Kunst kann inspirieren, weil sie nie mit dem Gewordenen zufrieden ist. Der Künstler oder die Künstlerin nehmen das Gegebene und bringen es in eine andere, in eine neue Form und auch in einen anderen, in einen neuen Sinnzusammenhang, in eine Ganzheit und Stimmigkeit hinein. Es ist ein ewiges Finden von neuen Ideen, neuen Formen und Beziehungen, neuen Qualitäten und Bewusstseinszuständen. Kunst fordert die schöpferischen Kräfte des Menschen heraus, befriedigt sie auch und ist gleichzeitig von ihnen abhängig. Denn die Kunst wäre nicht da ohne die Fantasie des Menschen.
Für viele Menschen ist die Kunst ein «nice to have». Für uns ist Kunst mehr, viel mehr. Wir verstehen uns selber auch als Künstler im Sinne des erweiterten Kunstbegriffs von Joseph Beuys, der ja bekanntlich äusserte, dass jeder Mensch ein Künstler ist. An diesem Punkt hat die Kunst selber einen Entwicklungsschritt getan, hinaus aus den klassischen Disziplinen wie Malerei, Musik, Architektur, Tanz und so weiter, hinein ins soziale Feld, in dem wir alle miteinander verbunden sind. So prägte Joseph Beuys, dessen Geburtstag sich in diesem Jahr zum 100. mal jährt, auch den Begriff der Sozialen Plastik. Er schärfte das Bewusstsein dafür, die soziale Sphäre als einen «Rohstoff» zu betrachten, den es gemeinsam zu bearbeiten gilt, damit das Kunstwerk des guten Zusammenlebens für alles, was lebt, in die Wirklichkeit gebracht werden kann.
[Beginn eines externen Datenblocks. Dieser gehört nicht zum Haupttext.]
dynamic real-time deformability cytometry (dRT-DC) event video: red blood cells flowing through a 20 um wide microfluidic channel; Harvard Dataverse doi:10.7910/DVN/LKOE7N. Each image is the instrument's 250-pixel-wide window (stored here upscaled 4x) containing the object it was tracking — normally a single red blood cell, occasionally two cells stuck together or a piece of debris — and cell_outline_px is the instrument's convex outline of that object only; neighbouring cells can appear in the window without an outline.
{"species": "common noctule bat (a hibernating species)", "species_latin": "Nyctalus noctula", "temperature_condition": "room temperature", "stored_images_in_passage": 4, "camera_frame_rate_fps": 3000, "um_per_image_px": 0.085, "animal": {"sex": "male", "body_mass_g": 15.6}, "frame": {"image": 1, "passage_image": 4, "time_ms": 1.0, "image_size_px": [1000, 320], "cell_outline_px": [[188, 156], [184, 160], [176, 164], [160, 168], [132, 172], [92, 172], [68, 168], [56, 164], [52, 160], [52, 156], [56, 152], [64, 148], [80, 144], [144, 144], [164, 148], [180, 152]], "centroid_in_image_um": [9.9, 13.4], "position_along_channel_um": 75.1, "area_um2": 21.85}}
Und die Kunst ist damit auch in die Verantwortung von jedem einzelnen Menschen gelegt worden.
Wir verstehen uns also in diesem Sinne auch als Künstler, denn auch wir arbeiten im sozialen Feld, aber auch an und mit den Realitäten, dem Gegebenen und bringen dieses mit Idealischem zusammen. In dieser Begegnung entsteht Neues. Und wir brauchen jeden Tag unser kreatives schöpferisches Potenzial, um an den aktuellen Entwicklungen in der konventionellen Landwirtschaft, aber auch in Bezug auf den Zustand unseres Planeten nicht zu verzweifeln. Wir arbeiten geistesgegenwärtig mit der Spannung zwischen Realität und Ideal und erleben das als einen künstlerischen Akt.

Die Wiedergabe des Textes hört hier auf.